In Miller’s staging, Barizo’s voice is paired with its mirrored counterpart, extending the monodramatic form into a double embodiment: two performers voicing the same consciousness across time. As Miller notes of their collaboration, “The two of us were thinking a lot about how to subvert these containers of time and how we can represent more expansive approaches within a very Western classical framework.” First appearing as a youthful echo in the prelude, Ishida returns for the final act as a spectral reflection for a parting duet with Barizo, evoking the pangs of splintered memory and loss amid time’s ongoing drift.

The accompanying string ensemble, conducted by Eric Jacobsen, conjures a shifting soundscape of chord clusters—what Barizo calls chord clouds—punctuated by sweeping glissandos and pizzicatos.

Graphic score for Cloud Variations (2025) | J. Mae Barizo

Comprised of circular graphic texts mapping stage and sound spatialization, the scoring collapses into a hybrid object, retaining the sonic fluency of a musical text while simultaneously functioning as a visual poem, interpretable across multiple sensory registers.

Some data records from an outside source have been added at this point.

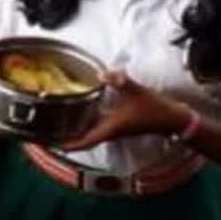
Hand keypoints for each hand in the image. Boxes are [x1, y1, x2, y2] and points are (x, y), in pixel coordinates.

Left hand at [60, 72, 190, 151]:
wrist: (172, 118)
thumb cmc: (154, 108)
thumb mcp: (135, 91)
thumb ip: (119, 80)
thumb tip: (103, 73)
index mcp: (111, 128)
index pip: (86, 142)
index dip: (70, 146)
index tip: (54, 146)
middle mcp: (110, 131)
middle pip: (84, 140)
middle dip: (67, 139)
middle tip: (48, 135)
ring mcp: (114, 129)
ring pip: (90, 134)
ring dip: (76, 132)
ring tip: (57, 125)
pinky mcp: (118, 125)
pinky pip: (97, 127)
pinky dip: (86, 123)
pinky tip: (80, 113)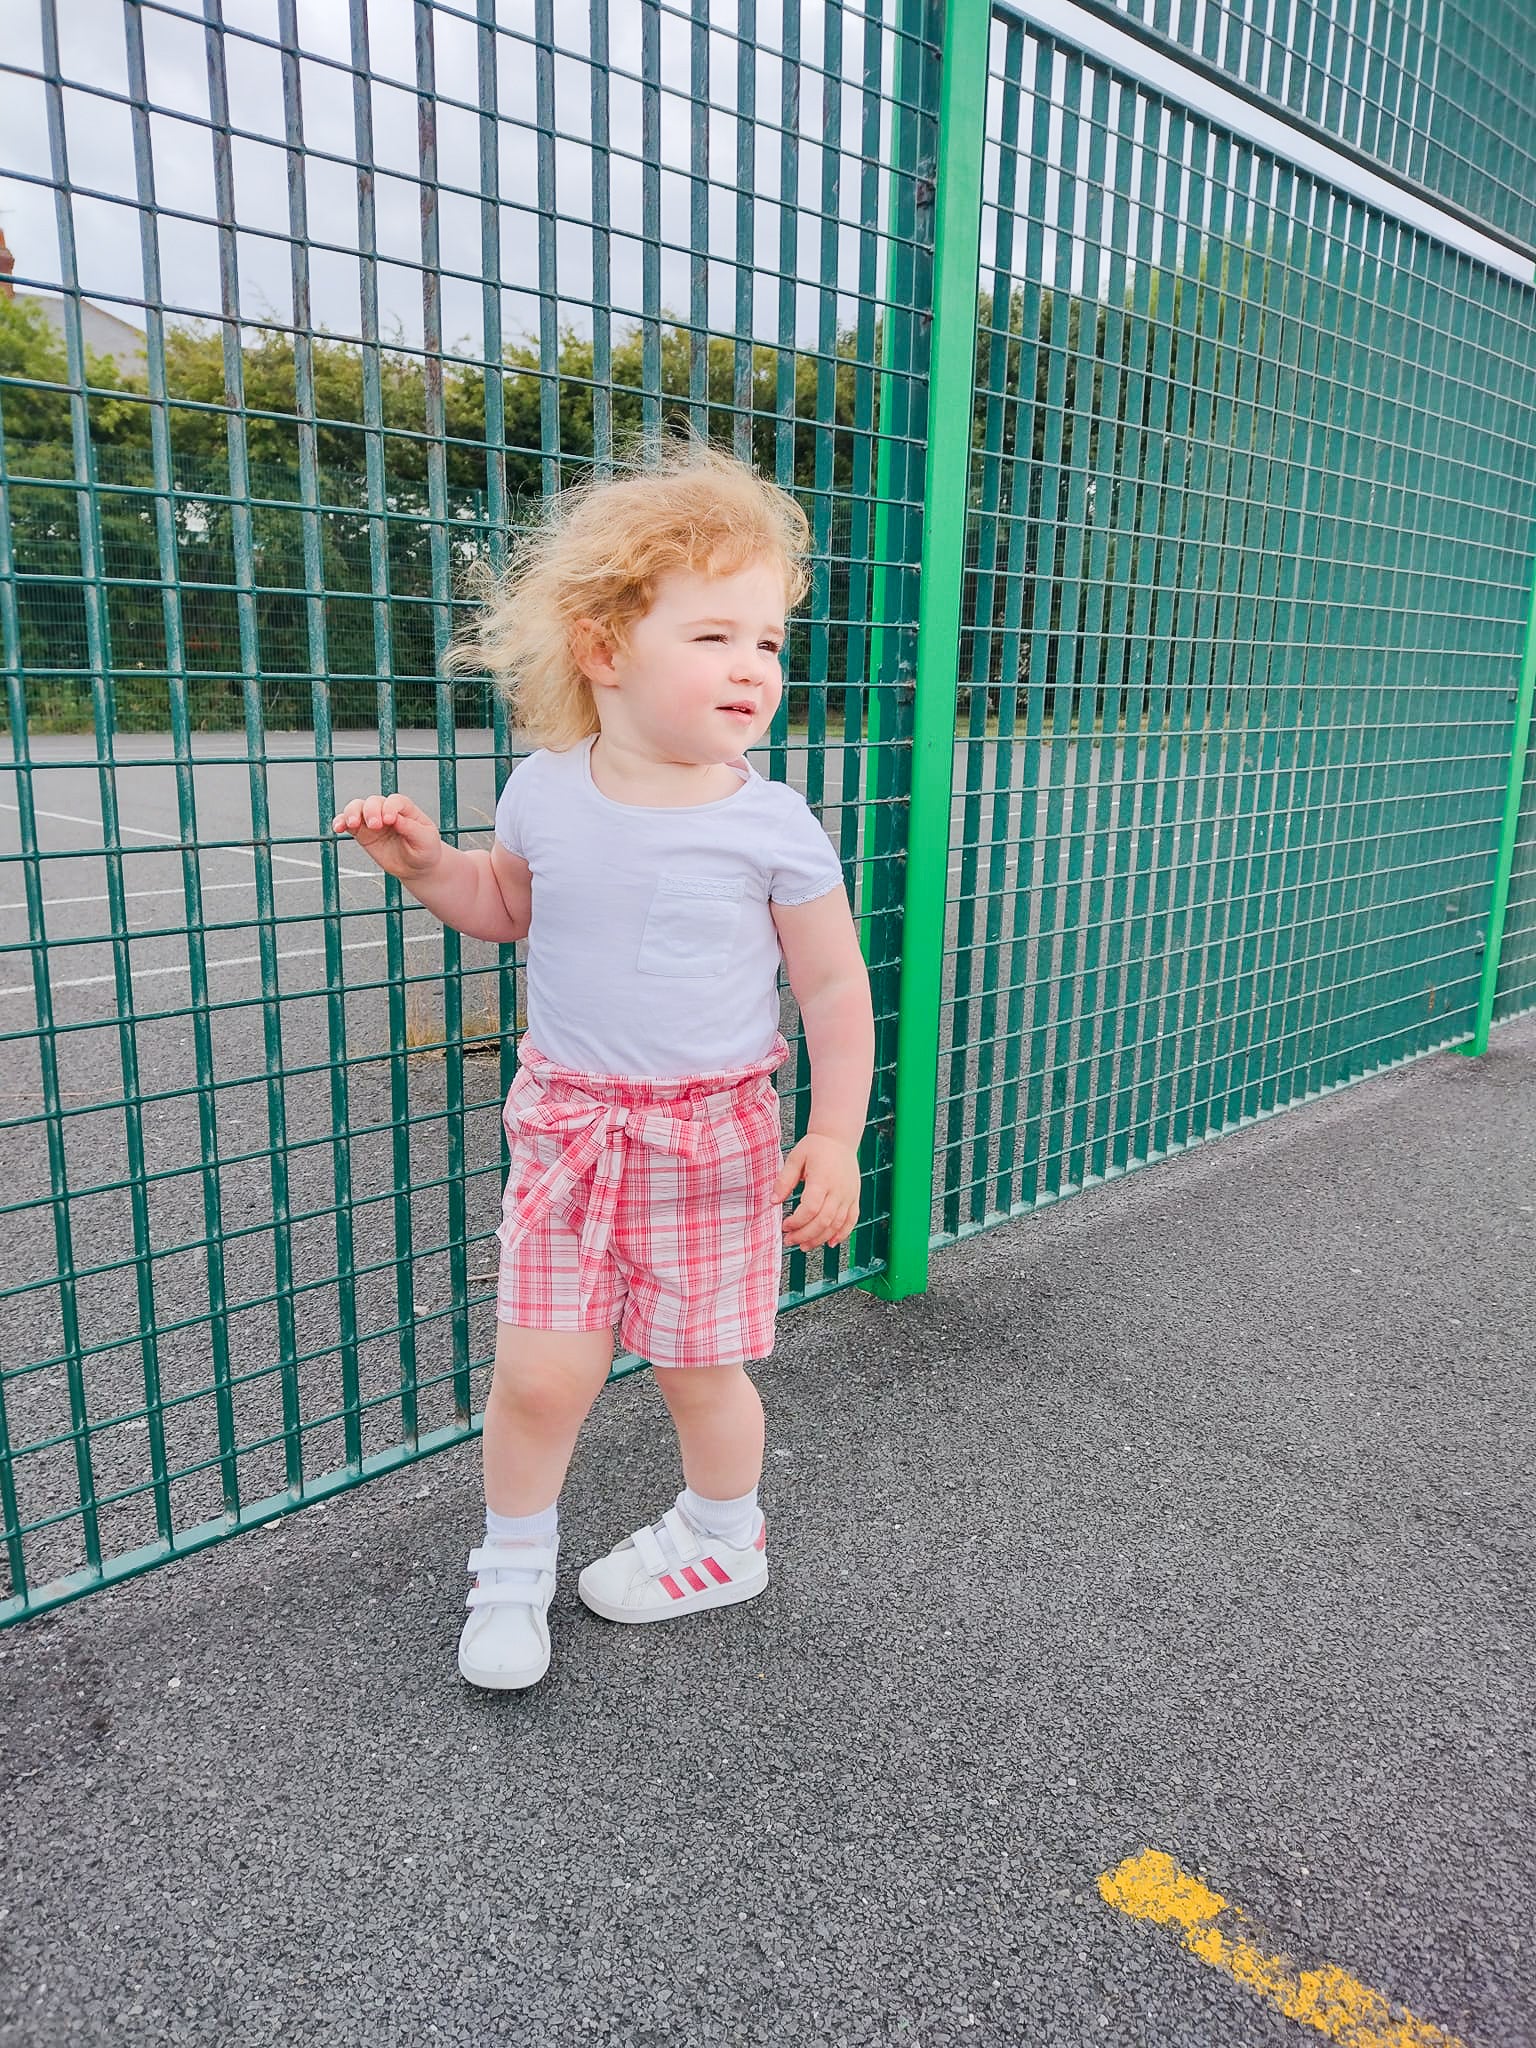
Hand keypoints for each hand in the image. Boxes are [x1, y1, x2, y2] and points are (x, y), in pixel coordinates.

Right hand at [331, 793, 442, 880]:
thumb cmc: (425, 850)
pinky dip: (340, 822)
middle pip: (373, 801)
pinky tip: (338, 828)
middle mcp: (387, 811)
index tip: (389, 820)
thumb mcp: (425, 840)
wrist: (417, 867)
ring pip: (357, 808)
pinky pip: (347, 823)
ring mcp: (373, 821)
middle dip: (371, 811)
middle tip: (375, 825)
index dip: (389, 808)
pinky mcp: (362, 833)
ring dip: (352, 813)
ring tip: (353, 824)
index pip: (394, 801)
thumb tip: (395, 819)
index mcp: (405, 809)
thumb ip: (410, 828)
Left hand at [773, 1135, 860, 1249]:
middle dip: (805, 1235)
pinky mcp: (854, 1198)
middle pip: (823, 1221)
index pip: (810, 1208)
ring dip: (820, 1239)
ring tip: (804, 1245)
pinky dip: (842, 1234)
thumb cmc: (816, 1147)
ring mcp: (849, 1195)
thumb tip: (773, 1201)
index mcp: (822, 1179)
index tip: (785, 1225)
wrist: (839, 1138)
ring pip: (837, 1224)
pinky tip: (830, 1243)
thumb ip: (784, 1180)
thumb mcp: (795, 1158)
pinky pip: (851, 1220)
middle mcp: (838, 1190)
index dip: (797, 1222)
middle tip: (790, 1240)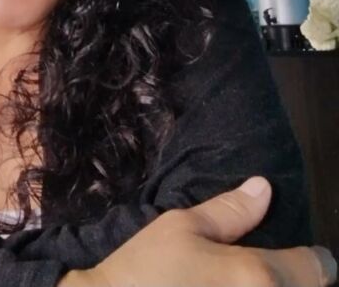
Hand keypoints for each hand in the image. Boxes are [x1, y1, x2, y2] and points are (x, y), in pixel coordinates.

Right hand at [59, 177, 336, 286]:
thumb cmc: (146, 269)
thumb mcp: (182, 227)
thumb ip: (229, 212)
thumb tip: (263, 188)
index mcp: (257, 275)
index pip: (318, 268)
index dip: (311, 259)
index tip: (300, 256)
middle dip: (291, 279)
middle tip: (262, 269)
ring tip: (240, 280)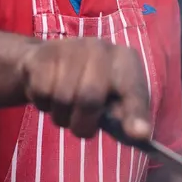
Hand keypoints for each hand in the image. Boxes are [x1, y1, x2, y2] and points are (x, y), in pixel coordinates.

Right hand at [20, 39, 150, 141]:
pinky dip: (42, 104)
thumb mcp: (110, 101)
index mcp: (125, 61)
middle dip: (82, 123)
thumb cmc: (86, 86)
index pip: (133, 90)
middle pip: (90, 99)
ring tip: (64, 107)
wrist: (46, 61)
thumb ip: (124, 117)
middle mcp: (101, 48)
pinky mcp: (44, 53)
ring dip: (60, 115)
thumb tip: (140, 134)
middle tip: (79, 126)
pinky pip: (42, 92)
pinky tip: (48, 93)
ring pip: (63, 98)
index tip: (139, 134)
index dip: (135, 114)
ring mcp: (71, 47)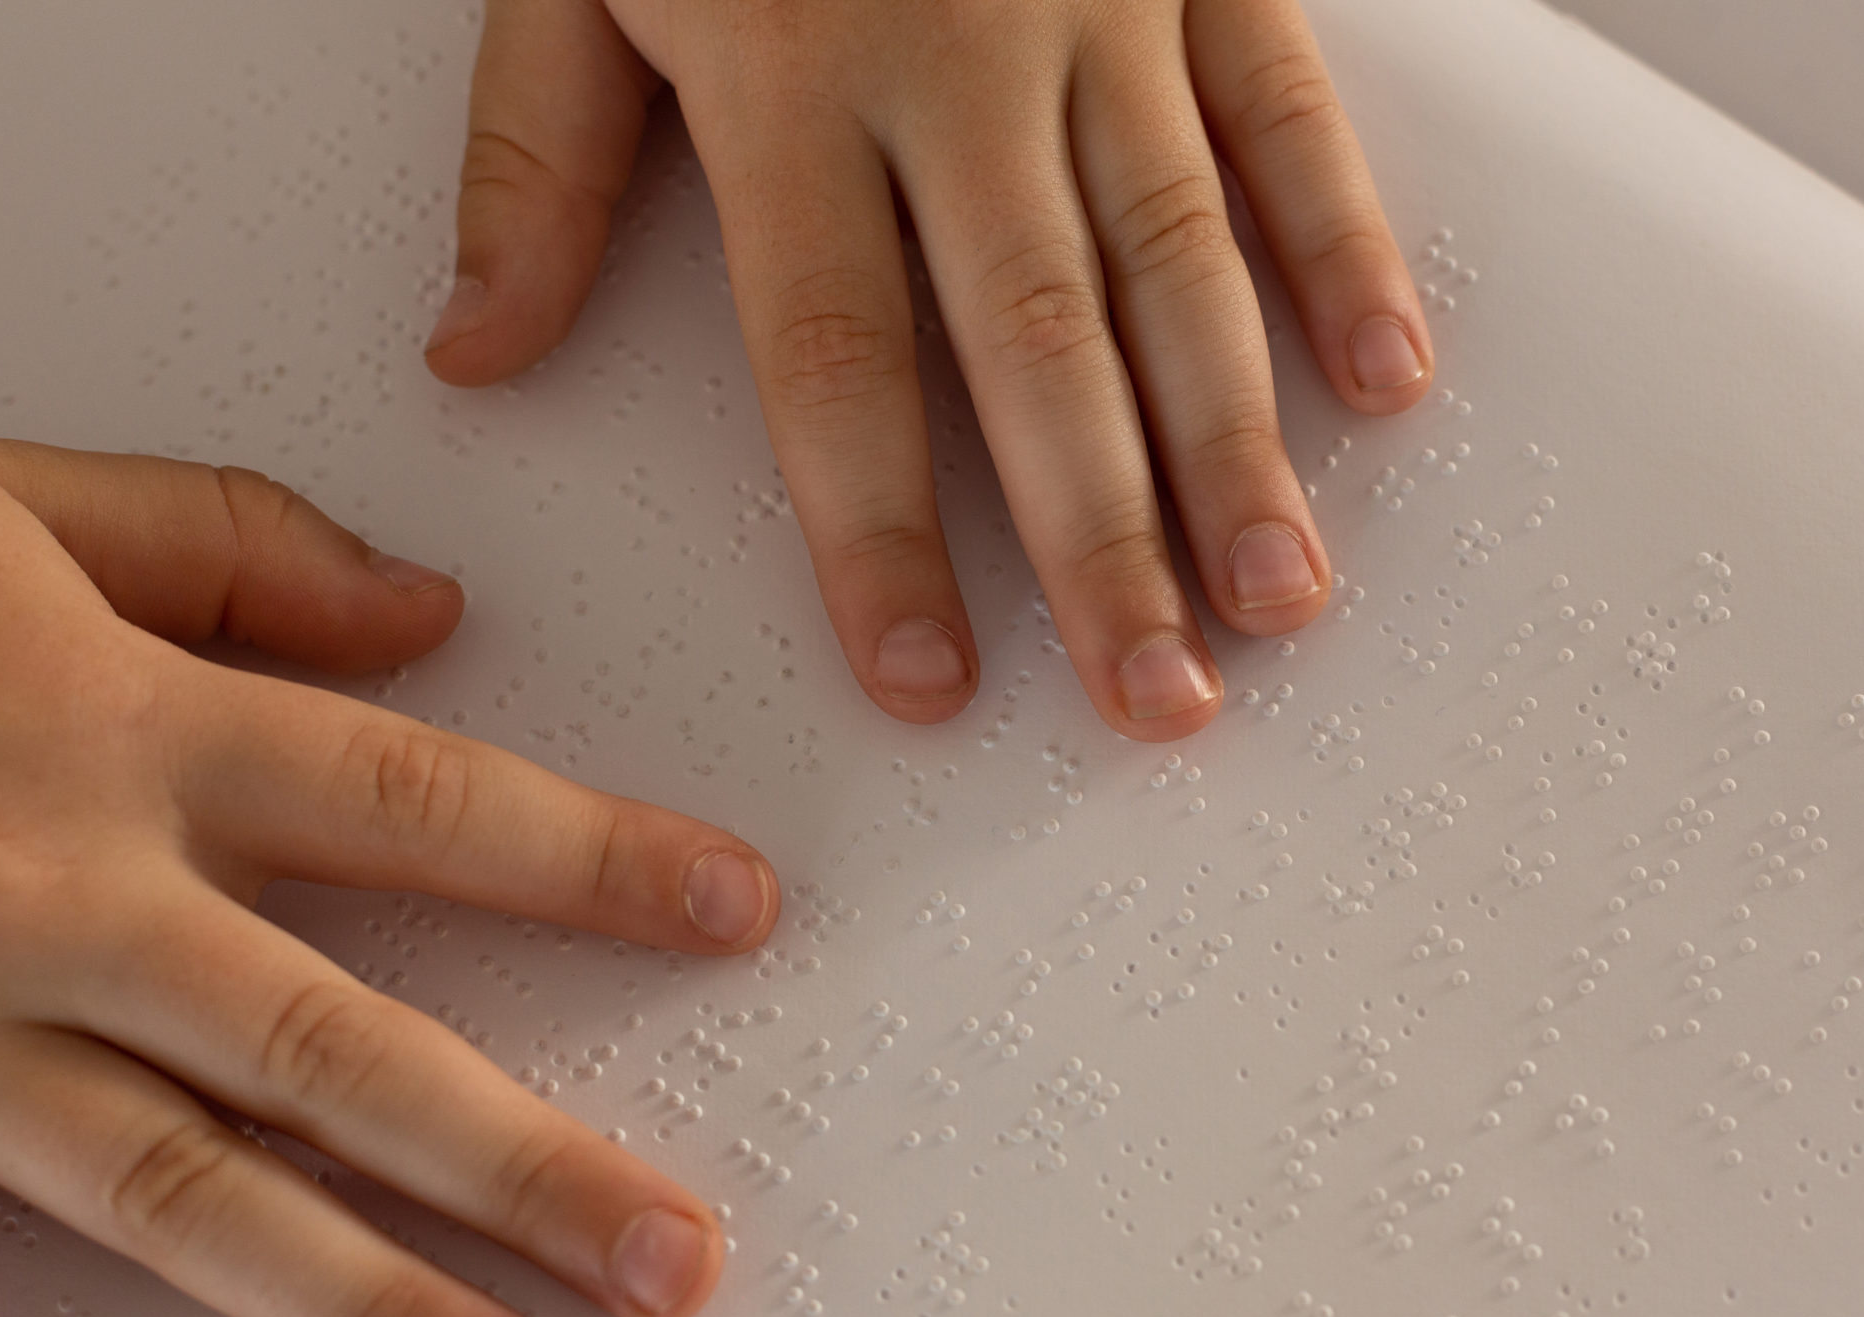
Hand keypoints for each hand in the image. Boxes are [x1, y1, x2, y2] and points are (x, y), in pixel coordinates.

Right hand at [0, 427, 770, 1316]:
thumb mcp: (0, 499)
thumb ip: (230, 543)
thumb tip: (428, 609)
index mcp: (122, 734)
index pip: (420, 803)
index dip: (596, 859)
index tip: (739, 913)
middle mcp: (54, 906)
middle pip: (338, 1048)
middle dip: (521, 1161)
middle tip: (675, 1262)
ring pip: (180, 1199)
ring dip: (357, 1310)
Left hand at [425, 0, 1432, 739]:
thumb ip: (536, 153)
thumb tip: (477, 351)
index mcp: (786, 80)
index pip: (833, 357)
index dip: (879, 534)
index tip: (925, 678)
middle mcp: (956, 60)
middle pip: (1038, 345)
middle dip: (1103, 543)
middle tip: (1154, 701)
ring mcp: (1099, 6)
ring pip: (1181, 257)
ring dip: (1237, 442)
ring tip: (1276, 598)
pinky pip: (1288, 110)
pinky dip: (1343, 242)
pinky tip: (1385, 379)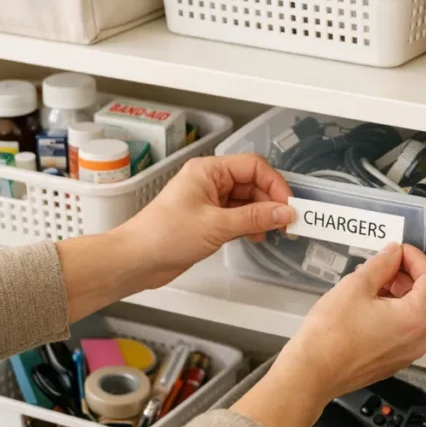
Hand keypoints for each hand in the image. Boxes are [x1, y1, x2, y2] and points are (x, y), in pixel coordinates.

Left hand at [116, 154, 295, 284]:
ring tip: (274, 230)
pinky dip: (251, 224)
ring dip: (262, 214)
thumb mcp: (216, 226)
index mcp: (208, 171)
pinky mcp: (208, 219)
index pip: (253, 167)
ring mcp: (209, 201)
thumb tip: (285, 212)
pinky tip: (257, 235)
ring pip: (247, 200)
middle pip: (252, 183)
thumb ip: (254, 218)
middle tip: (286, 221)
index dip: (274, 184)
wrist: (136, 260)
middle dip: (271, 200)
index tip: (288, 205)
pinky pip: (238, 215)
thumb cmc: (163, 235)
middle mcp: (209, 181)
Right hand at [276, 242, 425, 401]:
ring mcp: (408, 353)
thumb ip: (381, 264)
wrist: (311, 374)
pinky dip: (395, 310)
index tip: (397, 250)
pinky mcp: (394, 360)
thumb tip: (394, 252)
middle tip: (386, 263)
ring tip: (372, 281)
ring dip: (401, 292)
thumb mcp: (356, 286)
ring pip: (417, 313)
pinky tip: (369, 302)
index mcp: (416, 318)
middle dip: (410, 274)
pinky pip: (405, 329)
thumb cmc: (331, 332)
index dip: (417, 258)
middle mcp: (420, 339)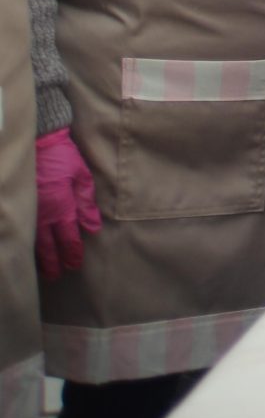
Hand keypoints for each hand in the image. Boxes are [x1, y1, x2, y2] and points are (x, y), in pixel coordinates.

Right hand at [34, 128, 100, 279]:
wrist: (36, 142)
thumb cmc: (62, 157)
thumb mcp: (81, 176)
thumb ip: (87, 203)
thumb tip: (92, 228)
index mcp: (62, 207)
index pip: (68, 238)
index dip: (72, 253)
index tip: (75, 265)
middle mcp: (43, 215)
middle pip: (49, 247)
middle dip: (55, 263)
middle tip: (59, 275)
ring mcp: (28, 212)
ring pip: (33, 243)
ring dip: (40, 259)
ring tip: (45, 272)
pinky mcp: (19, 207)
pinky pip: (24, 231)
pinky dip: (27, 245)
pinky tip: (29, 252)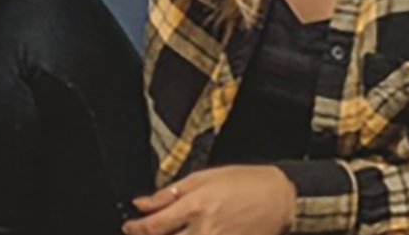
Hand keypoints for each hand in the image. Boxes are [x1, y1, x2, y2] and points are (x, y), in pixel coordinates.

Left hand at [122, 165, 296, 234]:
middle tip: (144, 232)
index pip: (153, 227)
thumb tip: (140, 204)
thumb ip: (168, 194)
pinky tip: (188, 234)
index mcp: (194, 207)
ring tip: (168, 232)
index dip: (135, 229)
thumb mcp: (201, 178)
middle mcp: (204, 230)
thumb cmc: (242, 182)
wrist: (279, 198)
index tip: (130, 226)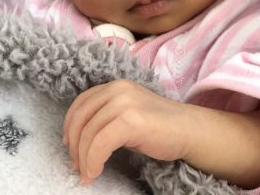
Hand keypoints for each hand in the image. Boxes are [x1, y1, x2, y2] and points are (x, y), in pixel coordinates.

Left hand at [62, 79, 192, 183]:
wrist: (189, 130)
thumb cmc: (160, 127)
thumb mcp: (129, 113)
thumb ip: (107, 116)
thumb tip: (80, 138)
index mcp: (116, 86)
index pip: (81, 103)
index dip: (70, 125)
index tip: (70, 146)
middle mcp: (118, 89)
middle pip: (81, 118)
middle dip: (75, 146)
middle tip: (77, 166)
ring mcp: (125, 103)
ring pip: (89, 133)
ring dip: (84, 158)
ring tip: (87, 174)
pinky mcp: (131, 120)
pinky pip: (100, 144)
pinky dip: (93, 161)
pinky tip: (96, 172)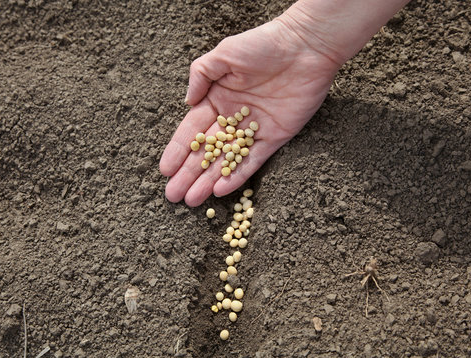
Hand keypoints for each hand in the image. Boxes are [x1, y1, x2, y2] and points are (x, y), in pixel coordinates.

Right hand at [159, 17, 340, 206]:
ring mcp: (253, 130)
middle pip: (207, 151)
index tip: (165, 170)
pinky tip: (221, 191)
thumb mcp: (223, 54)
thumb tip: (187, 102)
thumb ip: (201, 75)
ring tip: (192, 200)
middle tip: (173, 195)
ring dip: (209, 180)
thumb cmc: (262, 45)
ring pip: (227, 161)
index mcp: (217, 99)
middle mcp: (232, 118)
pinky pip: (253, 161)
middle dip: (189, 174)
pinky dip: (238, 176)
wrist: (305, 47)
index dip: (178, 151)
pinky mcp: (275, 137)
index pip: (193, 130)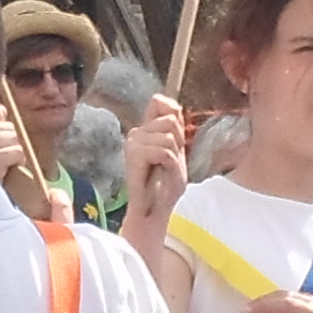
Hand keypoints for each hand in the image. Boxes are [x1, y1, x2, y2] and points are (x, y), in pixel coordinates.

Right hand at [125, 96, 190, 226]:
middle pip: (171, 120)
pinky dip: (169, 164)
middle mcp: (137, 133)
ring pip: (169, 136)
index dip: (175, 117)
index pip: (160, 102)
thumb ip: (174, 129)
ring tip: (163, 170)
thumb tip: (171, 107)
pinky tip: (159, 173)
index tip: (176, 143)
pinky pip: (164, 150)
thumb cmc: (165, 186)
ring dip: (174, 156)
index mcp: (146, 131)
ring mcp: (133, 142)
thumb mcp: (176, 152)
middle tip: (168, 163)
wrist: (153, 210)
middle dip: (179, 143)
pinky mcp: (133, 153)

This transdisciplinary approach forms the conceptual and compositional framework for Barizo’s work and underpins her creative thinking writ large: “A poem can be many things: a performance, a sculpture, an opera,” she comments.

Building on a history of experimental approaches to classical music, Cloud Variations emerges from the minimalist experiments of the 1960s—popularized by Glass in the 1970s—and continues a lineage of compositions that foreground texture, rhythm, and temporal perception over strict narrative or harmonic progression. Like Glass and his contemporaries, who sought to expand inherited conventions, Cloud Variations broadens the scope of the orchestral form, blurring the boundaries between poetry and sound. As Miller observes, “Working in a classical music framework, we’re already in a container of convention and tradition, so the idea of creating an orchestral sound poem really stretches what multidisciplinary symphonic programming can be.”

Beyond text and sound, Barizo and Ishida’s movements—staged with a deliberate sense of fluidity—were further articulated through the wearable art pieces designed by Parsons School of Design alum Yuchang Xiao, which transformed the performers’ bodies into living extensions of the work’s hybrid score. Both Barizo and Ishida’s costumes were cut and draped from the same semi-translucent fabric panel, reflecting the nature of encounter, or, as Xiao puts it, “the concept of meeting yourself.”

Photo courtesy of Yuchang Xiao.

Xiao envisions the wearables in a Cageian sense, as instruments of unpredictable encounter—sites where the perceived distance between self and material dissolves and reemerges. “Costume for me is a device for transformation,” Xiao explains. For John Cage, whose mid-century happenings reimagined performance as a field of encounter, these events were not merely aesthetic experiments but spaces of attentiveness and openness, arising from shifting cultural, linguistic, and historical terrains of the postwar era. In Cloud Variations, this spirit of openness is reconfigured for the twenty-first century, where the boundaries between body, text, and technology continuously blur—a tireless search for self amid the indeterminacies of language and the unfolding of desire and empire.

It feels fitting that this performance should occur only once, existing as a co-constitutive encounter that implicated performers and audience alike in its fleeting, singular realization. Extending the Cageian tradition of the happening, Barizo enlisted the audience, “from the front row” onward, as active participants in the generation of the work—of empire, of love—eliciting reflection on complicity amid the complex entanglements of desire and hegemony. Though Barizo’s voice carries most of the text, it is her mirrored younger self who delivers the final reverberating lines: “Is it the end of empire or the beginning? / The waves fold and unfold.”